À propos du livre de Pierre STRELISKI : « JPS, Une psychanalyse infinie »

paru aux éditions Les impliqués chez l’Harmattan 1

J’ai eu l’occasion pendant de nombreuses années de travailler avec Pierre Streliski, à l’Antenne Clinique d’Angers, au Séminaire de recherche, en cartel, lors de conférences. Une fois, alors qu’il présentait au Mans le film de David Cronenberg « A dangerous method », il a commencé ainsi :

« Notre chère psychanalyse… »

Il me semble que ce livre « JPS une psychanalyse infinie », vient en contrepoint de ces trois mots si forts. S’il peut se lire comme un roman – signifiant qui le présente sur la première de couverture – il s’agit plutôt de l’écriture d’une rencontre entre deux parlêtres, c’est-à-dire deux êtres qui seront pendant presqu’une vie reliés par la parole.

JPS, qui trouvera à se nommer ainsi par ses initiales, est le patient, Pierre Streliski le psychiatre. JPS devient analysant, Pierre Streliski son analyste. Cela ne se produit pas dans l’instant mais au fil des rendez-vous.

La première séance est emblématique, JPS est « terrorisé », la lumière est trop forte, le bruit de la rue l’envahit. « Le réel du monde » l’agresse comme « mille fines lames de rasoir ». Pierre Streliski lui propose de parler tout de même. Voilà où le lien se noue : le réel est incessant, persécuteur, mais la parole est rendue possible. JPS aime les mots, il crée des néologismes pour tenter « de dire la chose même », le sens du monde. « Il faut défratiser le langage », dit-il. Ainsi, « la lente décantation des mots (…) s’opère dans l’analyse », écrit Pierre Streliski.

« Une présence discrète et indéfectible »

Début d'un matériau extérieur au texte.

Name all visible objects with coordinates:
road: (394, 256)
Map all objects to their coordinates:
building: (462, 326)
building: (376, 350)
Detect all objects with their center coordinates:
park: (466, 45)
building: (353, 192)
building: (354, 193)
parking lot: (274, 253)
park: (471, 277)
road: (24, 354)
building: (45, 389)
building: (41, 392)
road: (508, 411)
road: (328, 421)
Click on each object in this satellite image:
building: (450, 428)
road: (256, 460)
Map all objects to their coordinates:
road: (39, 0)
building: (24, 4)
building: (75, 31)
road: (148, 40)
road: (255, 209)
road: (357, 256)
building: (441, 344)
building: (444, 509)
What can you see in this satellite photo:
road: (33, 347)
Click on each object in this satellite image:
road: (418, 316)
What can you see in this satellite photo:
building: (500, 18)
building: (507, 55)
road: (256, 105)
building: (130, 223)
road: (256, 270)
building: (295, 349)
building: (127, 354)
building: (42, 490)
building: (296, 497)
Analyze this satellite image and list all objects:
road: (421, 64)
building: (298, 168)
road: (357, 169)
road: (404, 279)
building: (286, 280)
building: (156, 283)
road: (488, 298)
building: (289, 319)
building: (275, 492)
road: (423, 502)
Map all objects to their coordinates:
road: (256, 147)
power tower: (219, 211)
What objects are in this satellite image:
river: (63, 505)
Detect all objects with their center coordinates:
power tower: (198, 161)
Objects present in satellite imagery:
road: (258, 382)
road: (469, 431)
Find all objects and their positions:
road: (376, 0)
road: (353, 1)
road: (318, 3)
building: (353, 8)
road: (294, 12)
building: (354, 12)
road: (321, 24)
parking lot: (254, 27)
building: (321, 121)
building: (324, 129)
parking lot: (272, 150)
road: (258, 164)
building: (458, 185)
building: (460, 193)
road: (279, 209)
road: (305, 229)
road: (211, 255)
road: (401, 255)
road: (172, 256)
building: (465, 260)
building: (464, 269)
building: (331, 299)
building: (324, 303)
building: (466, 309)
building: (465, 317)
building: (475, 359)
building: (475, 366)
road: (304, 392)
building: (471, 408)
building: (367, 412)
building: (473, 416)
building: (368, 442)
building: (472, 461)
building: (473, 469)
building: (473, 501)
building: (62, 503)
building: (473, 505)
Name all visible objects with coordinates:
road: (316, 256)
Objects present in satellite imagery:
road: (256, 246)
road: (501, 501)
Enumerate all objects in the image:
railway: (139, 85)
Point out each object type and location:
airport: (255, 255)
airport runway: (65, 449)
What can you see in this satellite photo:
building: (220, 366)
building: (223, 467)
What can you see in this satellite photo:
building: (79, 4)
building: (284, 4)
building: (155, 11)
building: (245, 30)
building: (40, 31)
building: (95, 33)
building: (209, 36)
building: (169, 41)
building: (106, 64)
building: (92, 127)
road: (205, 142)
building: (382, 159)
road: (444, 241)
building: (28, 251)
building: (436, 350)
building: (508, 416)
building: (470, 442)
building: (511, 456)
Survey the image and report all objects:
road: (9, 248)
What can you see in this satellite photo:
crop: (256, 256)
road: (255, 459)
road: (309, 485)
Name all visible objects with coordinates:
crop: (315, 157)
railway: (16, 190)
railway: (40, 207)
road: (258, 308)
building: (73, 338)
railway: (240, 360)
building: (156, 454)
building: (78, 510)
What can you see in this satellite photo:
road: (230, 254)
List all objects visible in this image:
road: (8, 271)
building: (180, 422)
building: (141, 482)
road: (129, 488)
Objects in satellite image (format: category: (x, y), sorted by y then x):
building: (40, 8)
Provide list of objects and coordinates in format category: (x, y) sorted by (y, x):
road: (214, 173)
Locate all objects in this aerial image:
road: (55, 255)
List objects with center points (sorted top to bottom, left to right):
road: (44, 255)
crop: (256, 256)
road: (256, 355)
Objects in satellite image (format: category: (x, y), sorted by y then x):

Au fil du livre, ce qui apparaît, c’est que chacun dans cette rencontre apprend de l’autre, et le lecteur est invité à s’en enseigner. Plusieurs fois, celui-ci peut s’imaginer avoir compris ce que JPS pourrait trouver comme solution, par exemple lorsqu’il se forge un savoir sur la photographie… Ce ne sera pas la solution, tout au plus une bribe. Dans cette « psychanalyse infinie » l’analyste ne prétend pas savoir ce qui conviendrait à son analysant. Il ne lui donne pas de conseil, ne soutient pas un projet : il ne se propose pas en maître, en savant, en guide. Mais, il ne le lâche pas, ne s’impatiente pas, ne le repousse pas. Il se fait « présence discrète et indéfectible ». Il se laisse enseigner, suivant pas à pas JPS qui tente de décrire par différents moyens « l’étrange consistance » du réel pour lui. Dans cette modalité de présence, on peut repérer la « fraternité discrète »2 dont parle Lacan dans les Écrits. Fraternité avec un autre qui n’est pas un frère justement, mais un patient bizarre, extravagant, un étranger.

Là où notre monde avec ses nouvelles politiques de santé nous pousse dans une « tyrannie de l’urgence »3, Pierre Streliski nous fait éprouver la valeur d’un temps long, la nécessité d’un rapport à l’analyse là aussi d’une durée aussi longue que nécessaire pour l’analyste, afin de supporter le réel. Le réel qui est là imprévu, incontournable comme la pierre au milieu du chemin sur laquelle on bute4. Dans la salle d’attente, JPS est là, clochard hirsute, criant. Être reçu, accueilli sans attendre est vital pour ce patient psychotique qui ne pouvait plus supporter d’être hospitalisé.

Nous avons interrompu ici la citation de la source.